Directive
Copy every line of the entries below, character for character, and leave out the pictures.

Material provided
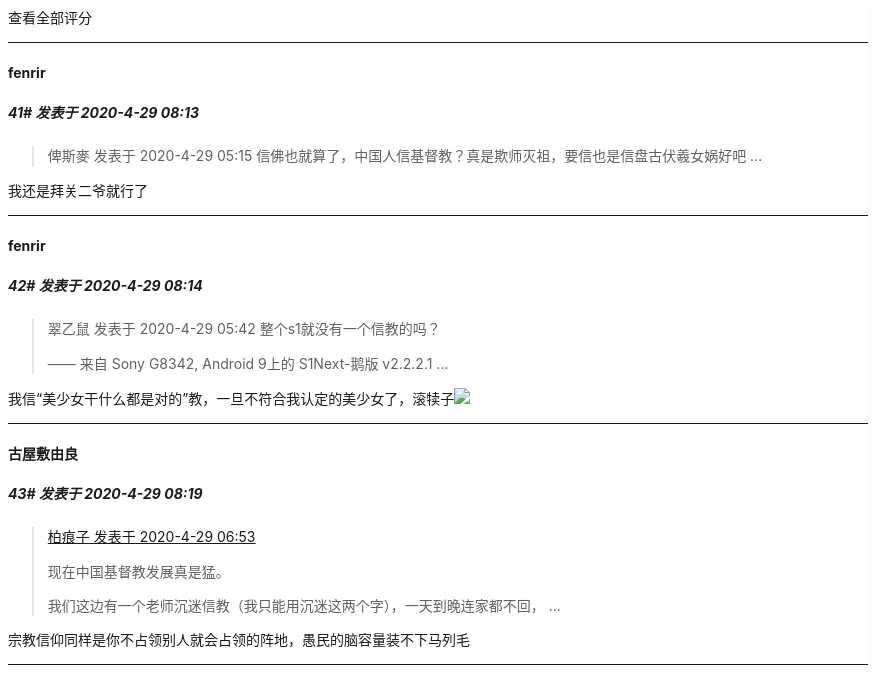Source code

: 

查看全部评分






-----

####  fenrir  
##### 41#       发表于 2020-4-29 08:13



<blockquote>俾斯麥 发表于 2020-4-29 05:15
信佛也就算了，中国人信基督教？真是欺师灭祖，要信也是信盘古伏羲女娲好吧 ...</blockquote>
我还是拜关二爷就行了







-----

####  fenrir  
##### 42#       发表于 2020-4-29 08:14



<blockquote>翠乙鼠 发表于 2020-4-29 05:42
整个s1就没有一个信教的吗？


—— 来自 Sony G8342, Android 9上的 S1Next-鹅版 v2.2.2.1 ...</blockquote>
我信“美少女干什么都是对的”教，一旦不符合我认定的美少女了，滚犊子<img src="https://static.saraba1st.com/image/smiley/face2017/068.png" referrerpolicy="no-referrer">







-----

####  古屋敷由良  
##### 43#       发表于 2020-4-29 08:19



<blockquote><a href="httphttps://bbs.saraba1st.com/2b/forum.php?mod=redirect&amp;goto=findpost&amp;pid=47241956&amp;ptid=1930873" target="_blank">柏痕子 发表于 2020-4-29 06:53</a>

现在中国基督教发展真是猛。

我们这边有一个老师沉迷信教（我只能用沉迷这两个字），一天到晚连家都不回， ...</blockquote>
宗教信仰同样是你不占领别人就会占领的阵地，愚民的脑容量装不下马列毛







-----

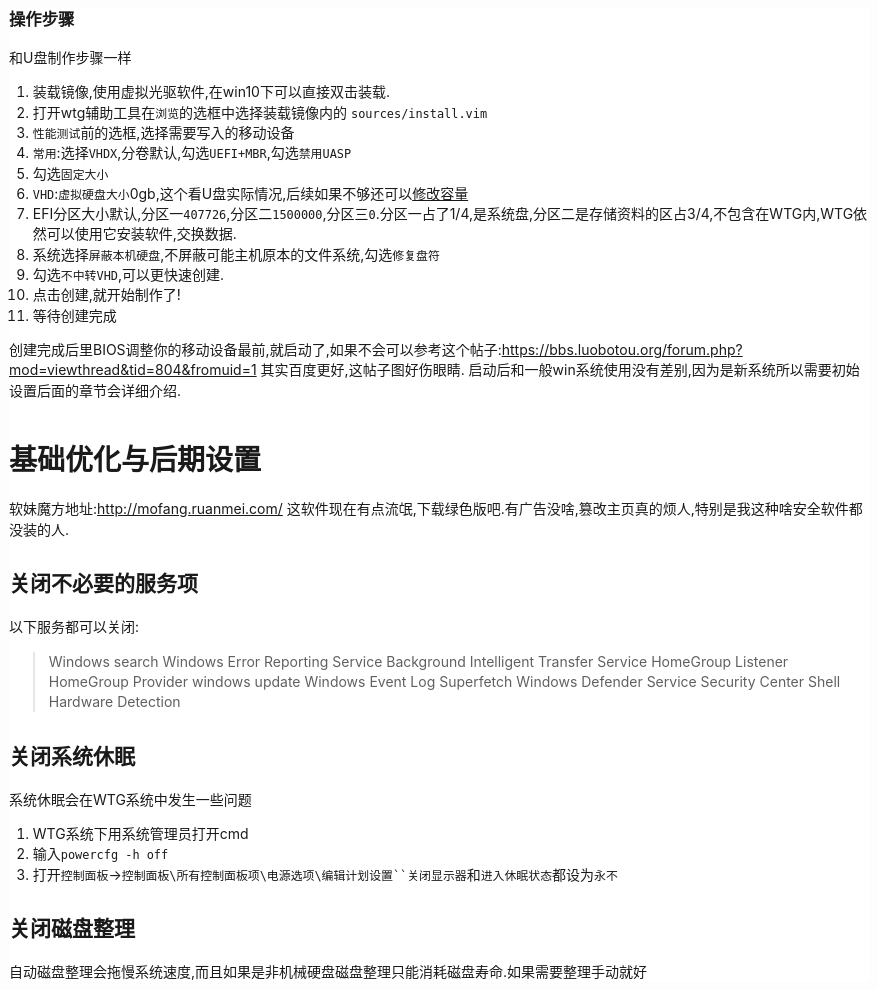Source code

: ### 操作步骤
和U盘制作步骤一样

1. 装载镜像,使用虚拟光驱软件,在win10下可以直接双击装载.
2. 打开wtg辅助工具在`浏览`的选框中选择装载镜像内的 `sources/install.vim`
3. `性能测试`前的选框,选择需要写入的移动设备
4. `常用`:选择`VHDX`,分卷默认,勾选`UEFI+MBR`,勾选`禁用UASP`
5. 勾选`固定大小`
5. `VHD`:`虚拟硬盘大小`0gb,这个看U盘实际情况,后续如果不够还可以[修改容量](#jump4)
6. EFI分区大小默认,分区一`407726`,分区二`1500000`,分区三`0`.分区一占了1/4,是系统盘,分区二是存储资料的区占3/4,不包含在WTG内,WTG依然可以使用它安装软件,交换数据.
6. 系统选择`屏蔽本机硬盘`,不屏蔽可能主机原本的文件系统,勾选`修复盘符`
7. 勾选`不中转VHD`,可以更快速创建.
7. 点击创建,就开始制作了!
8. 等待创建完成

创建完成后里BIOS调整你的移动设备最前,就启动了,如果不会可以参考这个帖子:https://bbs.luobotou.org/forum.php?mod=viewthread&tid=804&fromuid=1
其实百度更好,这帖子图好伤眼睛.
启动后和一般win系统使用没有差别,因为是新系统所以需要初始设置后面的章节会详细介绍.

# 基础优化与后期设置
软妹魔方地址:http://mofang.ruanmei.com/
这软件现在有点流氓,下载绿色版吧.有广告没啥,篡改主页真的烦人,特别是我这种啥安全软件都没装的人.

## 关闭不必要的服务项 
以下服务都可以关闭:

> Windows search
> Windows Error Reporting Service
> Background Intelligent Transfer Service
> HomeGroup Listener
> HomeGroup Provider
> windows update
> Windows Event Log
> Superfetch
> Windows Defender Service
> Security Center
> Shell Hardware Detection

## 关闭系统休眠
系统休眠会在WTG系统中发生一些问题

1. WTG系统下用系统管理员打开cmd
2. 输入`powercfg -h off`
3. 打开`控制面板`->`控制面板\所有控制面板项\电源选项\编辑计划设置``关闭显示器`和`进入休眠状态`都设为`永不`

## 关闭磁盘整理
自动磁盘整理会拖慢系统速度,而且如果是非机械硬盘磁盘整理只能消耗磁盘寿命.如果需要整理手动就好
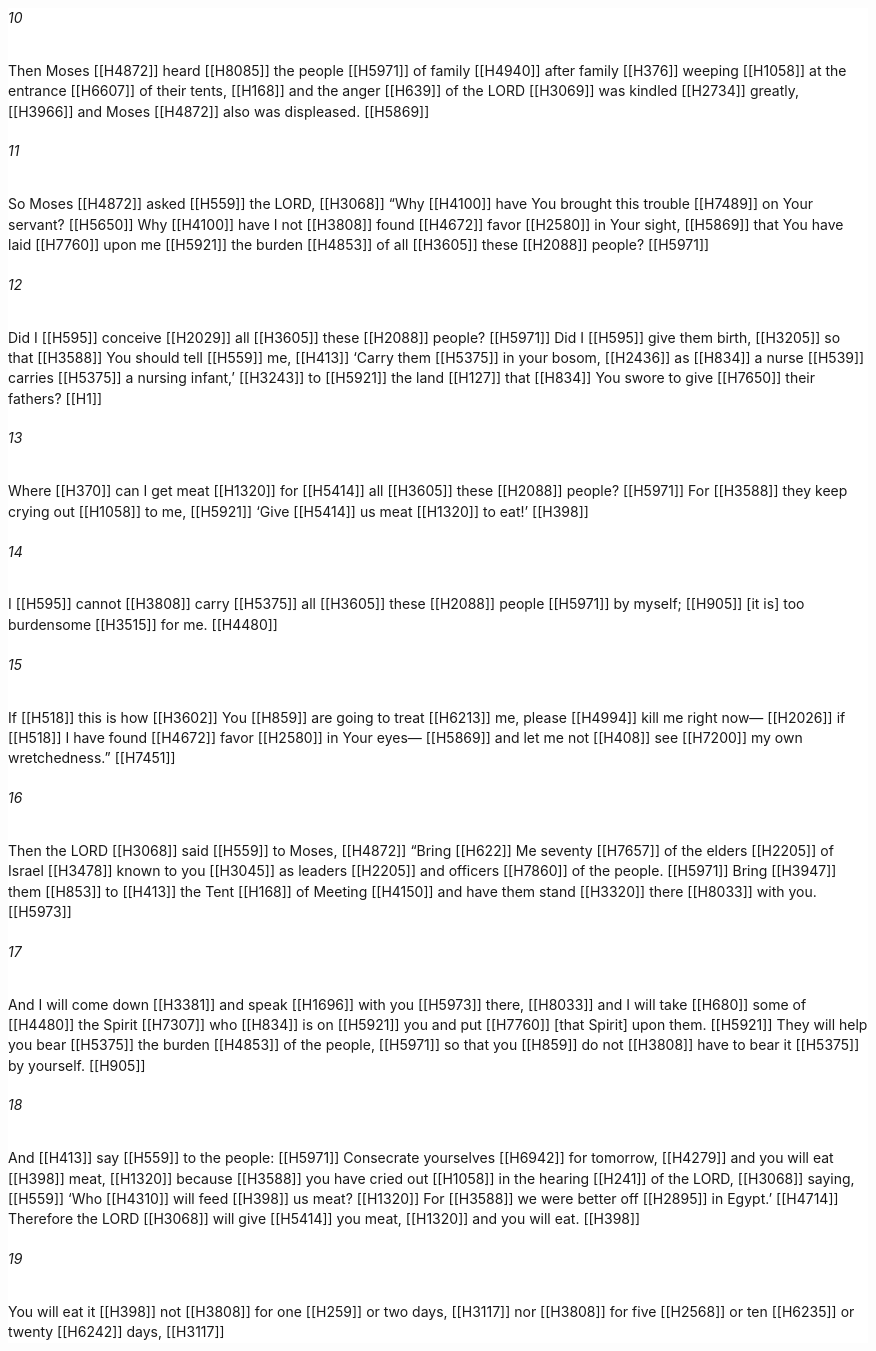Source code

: ###### 10
Then Moses [[H4872]] heard [[H8085]] the people [[H5971]] of family [[H4940]] after family [[H376]] weeping [[H1058]] at the entrance [[H6607]] of their tents, [[H168]] and the anger [[H639]] of the LORD [[H3069]] was kindled [[H2734]] greatly, [[H3966]] and Moses [[H4872]] also was displeased. [[H5869]]

###### 11
So Moses [[H4872]] asked [[H559]] the LORD, [[H3068]] “Why [[H4100]] have You brought this trouble [[H7489]] on Your servant? [[H5650]] Why [[H4100]] have I not [[H3808]] found [[H4672]] favor [[H2580]] in Your sight, [[H5869]] that You have laid [[H7760]] upon me [[H5921]] the burden [[H4853]] of all [[H3605]] these [[H2088]] people? [[H5971]]

###### 12
Did I [[H595]] conceive [[H2029]] all [[H3605]] these [[H2088]] people? [[H5971]] Did I [[H595]] give them birth, [[H3205]] so that [[H3588]] You should tell [[H559]] me, [[H413]] ‘Carry them [[H5375]] in your bosom, [[H2436]] as [[H834]] a nurse [[H539]] carries [[H5375]] a nursing infant,’ [[H3243]] to [[H5921]] the land [[H127]] that [[H834]] You swore to give [[H7650]] their fathers? [[H1]]

###### 13
Where [[H370]] can I get meat [[H1320]] for [[H5414]] all [[H3605]] these [[H2088]] people? [[H5971]] For [[H3588]] they keep crying out [[H1058]] to me, [[H5921]] ‘Give [[H5414]] us meat [[H1320]] to eat!’ [[H398]]

###### 14
I [[H595]] cannot [[H3808]] carry [[H5375]] all [[H3605]] these [[H2088]] people [[H5971]] by myself; [[H905]] [it is] too burdensome [[H3515]] for me. [[H4480]]

###### 15
If [[H518]] this is how [[H3602]] You [[H859]] are going to treat [[H6213]] me,  please [[H4994]] kill me right now— [[H2026]] if [[H518]] I have found [[H4672]] favor [[H2580]] in Your eyes— [[H5869]] and let me not [[H408]] see [[H7200]] my own wretchedness.” [[H7451]]

###### 16
Then the LORD [[H3068]] said [[H559]] to Moses, [[H4872]] “Bring [[H622]] Me  seventy [[H7657]] of the elders [[H2205]] of Israel [[H3478]] known to you [[H3045]] as leaders [[H2205]] and officers [[H7860]] of the people. [[H5971]] Bring [[H3947]] them [[H853]] to [[H413]] the Tent [[H168]] of Meeting [[H4150]] and have them stand [[H3320]] there [[H8033]] with you. [[H5973]]

###### 17
And I will come down [[H3381]] and speak [[H1696]] with you [[H5973]] there, [[H8033]] and I will take [[H680]] some of [[H4480]] the Spirit [[H7307]] who [[H834]] is on [[H5921]] you and put [[H7760]] [that Spirit] upon them. [[H5921]] They will help you bear [[H5375]] the burden [[H4853]] of the people, [[H5971]] so that you [[H859]] do not [[H3808]] have to bear it [[H5375]] by yourself. [[H905]]

###### 18
And [[H413]] say [[H559]] to the people: [[H5971]] Consecrate yourselves [[H6942]] for tomorrow, [[H4279]] and you will eat [[H398]] meat, [[H1320]] because [[H3588]] you have cried out [[H1058]] in the hearing [[H241]] of the LORD, [[H3068]] saying, [[H559]] ‘Who [[H4310]] will feed [[H398]] us meat? [[H1320]] For [[H3588]] we were better off [[H2895]] in Egypt.’ [[H4714]] Therefore the LORD [[H3068]] will give [[H5414]] you meat, [[H1320]] and you will eat. [[H398]]

###### 19
You will eat it [[H398]] not [[H3808]] for one [[H259]] or two days, [[H3117]] nor [[H3808]] for five [[H2568]] or ten [[H6235]] or twenty [[H6242]] days, [[H3117]]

Your response
Source code

: 

查看全部评分






-----

####  fenrir  
##### 41#       发表于 2020-4-29 08:13



<blockquote>俾斯麥 发表于 2020-4-29 05:15
信佛也就算了，中国人信基督教？真是欺师灭祖，要信也是信盘古伏羲女娲好吧 ...</blockquote>
我还是拜关二爷就行了







-----

####  fenrir  
##### 42#       发表于 2020-4-29 08:14



<blockquote>翠乙鼠 发表于 2020-4-29 05:42
整个s1就没有一个信教的吗？


—— 来自 Sony G8342, Android 9上的 S1Next-鹅版 v2.2.2.1 ...</blockquote>
我信“美少女干什么都是对的”教，一旦不符合我认定的美少女了，滚犊子<img src="https://static.saraba1st.com/image/smiley/face2017/068.png" referrerpolicy="no-referrer">







-----

####  古屋敷由良  
##### 43#       发表于 2020-4-29 08:19



<blockquote><a href="httphttps://bbs.saraba1st.com/2b/forum.php?mod=redirect&amp;goto=findpost&amp;pid=47241956&amp;ptid=1930873" target="_blank">柏痕子 发表于 2020-4-29 06:53</a>

现在中国基督教发展真是猛。

我们这边有一个老师沉迷信教（我只能用沉迷这两个字），一天到晚连家都不回， ...</blockquote>
宗教信仰同样是你不占领别人就会占领的阵地，愚民的脑容量装不下马列毛







-----

Source code

: ### 操作步骤
和U盘制作步骤一样

1. 装载镜像,使用虚拟光驱软件,在win10下可以直接双击装载.
2. 打开wtg辅助工具在`浏览`的选框中选择装载镜像内的 `sources/install.vim`
3. `性能测试`前的选框,选择需要写入的移动设备
4. `常用`:选择`VHDX`,分卷默认,勾选`UEFI+MBR`,勾选`禁用UASP`
5. 勾选`固定大小`
5. `VHD`:`虚拟硬盘大小`0gb,这个看U盘实际情况,后续如果不够还可以[修改容量](#jump4)
6. EFI分区大小默认,分区一`407726`,分区二`1500000`,分区三`0`.分区一占了1/4,是系统盘,分区二是存储资料的区占3/4,不包含在WTG内,WTG依然可以使用它安装软件,交换数据.
6. 系统选择`屏蔽本机硬盘`,不屏蔽可能主机原本的文件系统,勾选`修复盘符`
7. 勾选`不中转VHD`,可以更快速创建.
7. 点击创建,就开始制作了!
8. 等待创建完成

创建完成后里BIOS调整你的移动设备最前,就启动了,如果不会可以参考这个帖子:https://bbs.luobotou.org/forum.php?mod=viewthread&tid=804&fromuid=1
其实百度更好,这帖子图好伤眼睛.
启动后和一般win系统使用没有差别,因为是新系统所以需要初始设置后面的章节会详细介绍.

# 基础优化与后期设置
软妹魔方地址:http://mofang.ruanmei.com/
这软件现在有点流氓,下载绿色版吧.有广告没啥,篡改主页真的烦人,特别是我这种啥安全软件都没装的人.

## 关闭不必要的服务项 
以下服务都可以关闭:

> Windows search
> Windows Error Reporting Service
> Background Intelligent Transfer Service
> HomeGroup Listener
> HomeGroup Provider
> windows update
> Windows Event Log
> Superfetch
> Windows Defender Service
> Security Center
> Shell Hardware Detection

## 关闭系统休眠
系统休眠会在WTG系统中发生一些问题

1. WTG系统下用系统管理员打开cmd
2. 输入`powercfg -h off`
3. 打开`控制面板`->`控制面板\所有控制面板项\电源选项\编辑计划设置``关闭显示器`和`进入休眠状态`都设为`永不`

## 关闭磁盘整理
自动磁盘整理会拖慢系统速度,而且如果是非机械硬盘磁盘整理只能消耗磁盘寿命.如果需要整理手动就好
Source code

: ###### 10
Then Moses [[H4872]] heard [[H8085]] the people [[H5971]] of family [[H4940]] after family [[H376]] weeping [[H1058]] at the entrance [[H6607]] of their tents, [[H168]] and the anger [[H639]] of the LORD [[H3069]] was kindled [[H2734]] greatly, [[H3966]] and Moses [[H4872]] also was displeased. [[H5869]]

###### 11
So Moses [[H4872]] asked [[H559]] the LORD, [[H3068]] “Why [[H4100]] have You brought this trouble [[H7489]] on Your servant? [[H5650]] Why [[H4100]] have I not [[H3808]] found [[H4672]] favor [[H2580]] in Your sight, [[H5869]] that You have laid [[H7760]] upon me [[H5921]] the burden [[H4853]] of all [[H3605]] these [[H2088]] people? [[H5971]]

###### 12
Did I [[H595]] conceive [[H2029]] all [[H3605]] these [[H2088]] people? [[H5971]] Did I [[H595]] give them birth, [[H3205]] so that [[H3588]] You should tell [[H559]] me, [[H413]] ‘Carry them [[H5375]] in your bosom, [[H2436]] as [[H834]] a nurse [[H539]] carries [[H5375]] a nursing infant,’ [[H3243]] to [[H5921]] the land [[H127]] that [[H834]] You swore to give [[H7650]] their fathers? [[H1]]

###### 13
Where [[H370]] can I get meat [[H1320]] for [[H5414]] all [[H3605]] these [[H2088]] people? [[H5971]] For [[H3588]] they keep crying out [[H1058]] to me, [[H5921]] ‘Give [[H5414]] us meat [[H1320]] to eat!’ [[H398]]

###### 14
I [[H595]] cannot [[H3808]] carry [[H5375]] all [[H3605]] these [[H2088]] people [[H5971]] by myself; [[H905]] [it is] too burdensome [[H3515]] for me. [[H4480]]

###### 15
If [[H518]] this is how [[H3602]] You [[H859]] are going to treat [[H6213]] me,  please [[H4994]] kill me right now— [[H2026]] if [[H518]] I have found [[H4672]] favor [[H2580]] in Your eyes— [[H5869]] and let me not [[H408]] see [[H7200]] my own wretchedness.” [[H7451]]

###### 16
Then the LORD [[H3068]] said [[H559]] to Moses, [[H4872]] “Bring [[H622]] Me  seventy [[H7657]] of the elders [[H2205]] of Israel [[H3478]] known to you [[H3045]] as leaders [[H2205]] and officers [[H7860]] of the people. [[H5971]] Bring [[H3947]] them [[H853]] to [[H413]] the Tent [[H168]] of Meeting [[H4150]] and have them stand [[H3320]] there [[H8033]] with you. [[H5973]]

###### 17
And I will come down [[H3381]] and speak [[H1696]] with you [[H5973]] there, [[H8033]] and I will take [[H680]] some of [[H4480]] the Spirit [[H7307]] who [[H834]] is on [[H5921]] you and put [[H7760]] [that Spirit] upon them. [[H5921]] They will help you bear [[H5375]] the burden [[H4853]] of the people, [[H5971]] so that you [[H859]] do not [[H3808]] have to bear it [[H5375]] by yourself. [[H905]]

###### 18
And [[H413]] say [[H559]] to the people: [[H5971]] Consecrate yourselves [[H6942]] for tomorrow, [[H4279]] and you will eat [[H398]] meat, [[H1320]] because [[H3588]] you have cried out [[H1058]] in the hearing [[H241]] of the LORD, [[H3068]] saying, [[H559]] ‘Who [[H4310]] will feed [[H398]] us meat? [[H1320]] For [[H3588]] we were better off [[H2895]] in Egypt.’ [[H4714]] Therefore the LORD [[H3068]] will give [[H5414]] you meat, [[H1320]] and you will eat. [[H398]]

###### 19
You will eat it [[H398]] not [[H3808]] for one [[H259]] or two days, [[H3117]] nor [[H3808]] for five [[H2568]] or ten [[H6235]] or twenty [[H6242]] days, [[H3117]]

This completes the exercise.